The new measures come as Congress is also getting close to approving a new sanctions law and after Republican presidential candidate Mr Mitt Romney claimed the White House was not doing enough to prevent Iran from acquiring a nuclear weapon.

The new sanctions will aim to penalize foreign banks that handle transactions for National Iranian Oil Company or its trading subsidiary Naftiran Intertrade Company. Separately, the Treasury department said it was placing sanctions on China's Bank of Kunlun and Iraq's Elaf Islamic Bank because they had been doing business with Iranian banks which were covered by sanctions.

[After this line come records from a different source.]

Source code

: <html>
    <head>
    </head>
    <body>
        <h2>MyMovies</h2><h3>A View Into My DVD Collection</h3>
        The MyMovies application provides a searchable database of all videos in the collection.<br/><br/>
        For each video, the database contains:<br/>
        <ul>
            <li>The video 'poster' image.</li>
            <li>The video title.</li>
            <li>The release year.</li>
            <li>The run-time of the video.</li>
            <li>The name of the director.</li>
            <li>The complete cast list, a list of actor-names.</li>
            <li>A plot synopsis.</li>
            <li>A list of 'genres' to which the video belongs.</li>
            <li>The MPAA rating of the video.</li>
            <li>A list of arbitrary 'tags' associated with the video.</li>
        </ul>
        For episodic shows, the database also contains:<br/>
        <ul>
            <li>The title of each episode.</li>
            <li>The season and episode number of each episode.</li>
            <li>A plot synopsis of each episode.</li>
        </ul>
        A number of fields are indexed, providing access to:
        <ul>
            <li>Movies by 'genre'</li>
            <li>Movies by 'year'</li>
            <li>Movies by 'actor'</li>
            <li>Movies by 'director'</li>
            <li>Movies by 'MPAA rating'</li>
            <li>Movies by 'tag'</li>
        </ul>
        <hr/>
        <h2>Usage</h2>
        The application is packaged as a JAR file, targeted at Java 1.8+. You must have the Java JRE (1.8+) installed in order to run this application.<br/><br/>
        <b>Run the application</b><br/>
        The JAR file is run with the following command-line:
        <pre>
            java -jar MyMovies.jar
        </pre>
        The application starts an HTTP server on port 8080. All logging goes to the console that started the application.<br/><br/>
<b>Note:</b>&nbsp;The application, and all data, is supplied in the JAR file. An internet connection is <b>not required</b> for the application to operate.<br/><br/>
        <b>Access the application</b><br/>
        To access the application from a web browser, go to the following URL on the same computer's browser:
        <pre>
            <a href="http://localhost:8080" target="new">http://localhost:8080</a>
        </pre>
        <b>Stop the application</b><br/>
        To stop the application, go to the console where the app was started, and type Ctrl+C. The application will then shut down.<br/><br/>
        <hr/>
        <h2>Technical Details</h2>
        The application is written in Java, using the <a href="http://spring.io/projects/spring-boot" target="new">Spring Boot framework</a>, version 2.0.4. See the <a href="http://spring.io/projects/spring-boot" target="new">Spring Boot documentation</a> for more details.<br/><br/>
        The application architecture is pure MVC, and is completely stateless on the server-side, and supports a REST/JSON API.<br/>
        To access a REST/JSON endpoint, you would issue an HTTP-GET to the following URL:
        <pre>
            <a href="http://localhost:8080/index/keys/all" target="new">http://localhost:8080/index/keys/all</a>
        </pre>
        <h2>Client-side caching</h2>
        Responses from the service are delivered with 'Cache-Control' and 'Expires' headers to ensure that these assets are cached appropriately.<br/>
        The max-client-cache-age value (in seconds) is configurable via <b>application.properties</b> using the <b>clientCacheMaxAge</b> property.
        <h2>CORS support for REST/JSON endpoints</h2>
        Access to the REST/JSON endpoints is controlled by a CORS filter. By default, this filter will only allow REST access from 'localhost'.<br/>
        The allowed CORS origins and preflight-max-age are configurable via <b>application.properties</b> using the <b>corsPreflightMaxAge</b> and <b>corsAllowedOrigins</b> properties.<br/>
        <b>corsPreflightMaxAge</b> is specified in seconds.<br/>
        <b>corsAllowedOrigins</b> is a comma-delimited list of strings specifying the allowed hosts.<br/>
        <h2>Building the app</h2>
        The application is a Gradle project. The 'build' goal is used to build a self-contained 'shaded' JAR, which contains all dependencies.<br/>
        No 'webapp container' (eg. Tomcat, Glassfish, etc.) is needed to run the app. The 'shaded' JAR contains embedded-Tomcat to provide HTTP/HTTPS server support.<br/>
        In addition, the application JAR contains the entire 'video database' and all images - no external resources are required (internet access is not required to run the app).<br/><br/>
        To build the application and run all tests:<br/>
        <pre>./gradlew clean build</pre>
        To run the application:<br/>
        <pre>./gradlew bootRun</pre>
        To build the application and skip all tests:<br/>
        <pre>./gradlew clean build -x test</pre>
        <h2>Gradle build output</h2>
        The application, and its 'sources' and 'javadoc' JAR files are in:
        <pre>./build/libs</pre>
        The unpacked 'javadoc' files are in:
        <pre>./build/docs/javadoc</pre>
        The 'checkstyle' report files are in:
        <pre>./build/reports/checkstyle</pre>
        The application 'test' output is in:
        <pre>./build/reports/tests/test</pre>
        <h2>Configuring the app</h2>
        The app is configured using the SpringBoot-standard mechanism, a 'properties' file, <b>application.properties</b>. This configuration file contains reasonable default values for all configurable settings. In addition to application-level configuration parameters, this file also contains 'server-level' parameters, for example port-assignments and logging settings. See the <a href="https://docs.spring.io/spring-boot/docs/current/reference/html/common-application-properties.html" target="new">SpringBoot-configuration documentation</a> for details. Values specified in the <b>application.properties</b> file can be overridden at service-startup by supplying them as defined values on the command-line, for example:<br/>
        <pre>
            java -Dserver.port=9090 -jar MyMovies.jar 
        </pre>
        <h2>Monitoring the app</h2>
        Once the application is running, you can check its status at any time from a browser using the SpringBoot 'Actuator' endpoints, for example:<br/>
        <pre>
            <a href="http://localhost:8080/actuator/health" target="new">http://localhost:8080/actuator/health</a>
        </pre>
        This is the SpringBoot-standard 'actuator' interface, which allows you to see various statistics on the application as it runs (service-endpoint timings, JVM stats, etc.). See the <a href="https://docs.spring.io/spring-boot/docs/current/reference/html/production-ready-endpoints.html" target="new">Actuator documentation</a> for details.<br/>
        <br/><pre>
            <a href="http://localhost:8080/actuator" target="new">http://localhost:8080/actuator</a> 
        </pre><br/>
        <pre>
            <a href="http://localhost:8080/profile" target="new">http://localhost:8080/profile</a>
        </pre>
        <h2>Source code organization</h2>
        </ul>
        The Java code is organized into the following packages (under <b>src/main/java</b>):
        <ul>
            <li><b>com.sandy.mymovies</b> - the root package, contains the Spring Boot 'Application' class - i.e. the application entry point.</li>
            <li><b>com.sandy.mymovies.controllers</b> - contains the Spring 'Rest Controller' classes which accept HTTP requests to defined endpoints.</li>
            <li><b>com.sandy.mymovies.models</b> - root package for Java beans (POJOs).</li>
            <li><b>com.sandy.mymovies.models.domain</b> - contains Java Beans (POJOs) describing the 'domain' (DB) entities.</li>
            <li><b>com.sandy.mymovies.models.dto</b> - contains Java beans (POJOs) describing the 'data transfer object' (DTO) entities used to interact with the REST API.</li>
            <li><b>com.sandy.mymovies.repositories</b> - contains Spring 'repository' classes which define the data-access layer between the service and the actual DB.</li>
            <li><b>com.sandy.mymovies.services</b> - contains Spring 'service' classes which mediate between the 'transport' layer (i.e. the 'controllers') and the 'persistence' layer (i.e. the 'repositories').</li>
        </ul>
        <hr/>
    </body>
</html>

The new sanctions are part of a broader US and international effort to put pressure on Iran to abandon its efforts to build a nuclear weapon. They follow a European ban on oil imports and US legislation passed at the end of last year placing sanctions on Iran's central bank which led Iran's main customers in Asia to sharply reduce their imports in the H1 of the year.

While Israeli PM Mr Benjamin Netanyahu said at the weekend that sanctions were not changing Iran's behavior, US officials said that the existing sanctions were already having a crippling effect on the Iranian economy.

Mr Robert Einhorn senior state department official for non proliferation and arms control said that Iranian exports of oil this year had been cut by around 1m barrels a day equivalent to a decline of 40% to 50%. The new measures were a clear sign that the Obama administration is determined to increase the pressure on Iran until it is willing to negotiate seriously.

He said that the sanctions were announced hours after a draft text of a new sanctions bill was agreed by negotiators from the Senate and the House of Representatives. The US Congress is now racing to try to pass the bill before the summer recess starts at the end of the week. The bill has strong support in both political parties but is considerably weaker than some leading Republican members of Congress had wanted which could still lead to it being held up.

Mr Ben Rhodes National Security Council official said the bill was complimentary to the new sanctions. The new bill aims to impose new penalties on companies that insure or ship Iranian oil and to reduce the scope for Iranian companies to reflag their vessels or turn off their tracking systems.

The new text also includes penalties for Swift, a telecommunications network used by many financial institutions if it helps Iranian banks transfer funds electronically. It also seeks to punish companies that sell riot-control equipment such as tear gas to Iran.

Mr Mahmoud Bahmani governor of the Central Bank of Iran said that the bank had begun a guerrilla economic war" to offset the impact of international sanctions which he described as like "military war" against the country. Mr Bahmani did not give details of what Iran's banking system was doing to deal with the sanctions.